··· STUDY MATERIAL
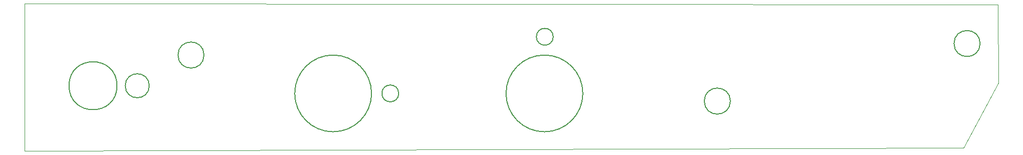
<source format=gbr>
%TF.GenerationSoftware,KiCad,Pcbnew,(5.1.6)-1*%
%TF.CreationDate,2020-11-25T12:03:05+11:00*%
%TF.ProjectId,HUD VID RCD Panel PCB V1,48554420-5649-4442-9052-43442050616e,rev?*%
%TF.SameCoordinates,Original*%
%TF.FileFunction,Profile,NP*%
%FSLAX46Y46*%
G04 Gerber Fmt 4.6, Leading zero omitted, Abs format (unit mm)*
G04 Created by KiCad (PCBNEW (5.1.6)-1) date 2020-11-25 12:03:05*
%MOMM*%
%LPD*%
G01*
G04 APERTURE LIST*
%TA.AperFunction,Profile*%
%ADD10C,0.050000*%
%TD*%
%TA.AperFunction,Profile*%
%ADD11C,0.200000*%
%TD*%
G04 APERTURE END LIST*
D10*
X56642000Y-67564000D02*
X217474800Y-67767200D01*
X56591200Y-91998800D02*
X56642000Y-67564000D01*
X211836000Y-91440000D02*
X56591200Y-91998800D01*
X217576400Y-80670400D02*
X211836000Y-91440000D01*
X217474800Y-67767200D02*
X217576400Y-80670400D01*
D11*
X143972354Y-73064507D02*
G75*
G03*
X143972354Y-73064507I-1389126J0D01*
G01*
X71880007Y-81172048D02*
G75*
G03*
X71880007Y-81172048I-3968750J0D01*
G01*
X173251406Y-83712048D02*
G75*
G03*
X173251406Y-83712048I-2152649J0D01*
G01*
X77206414Y-81172048D02*
G75*
G03*
X77206414Y-81172048I-1984375J0D01*
G01*
X214526407Y-74187048D02*
G75*
G03*
X214526407Y-74187048I-2152650J0D01*
G01*
X148873756Y-82442048D02*
G75*
G03*
X148873756Y-82442048I-6349999J0D01*
G01*
X118436290Y-82442048D02*
G75*
G03*
X118436290Y-82442048I-1389126J0D01*
G01*
X113948757Y-82442048D02*
G75*
G03*
X113948757Y-82442048I-6350000J0D01*
G01*
X86256407Y-76092048D02*
G75*
G03*
X86256407Y-76092048I-2152650J0D01*
G01*
M02*

</source>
······
(EXERCISE REQUIREMENTS)
Copy every line from the records above that contains the word "LIST".

(EXPECTED OUTPUT)
G04 APERTURE LIST*
G04 APERTURE END LIST*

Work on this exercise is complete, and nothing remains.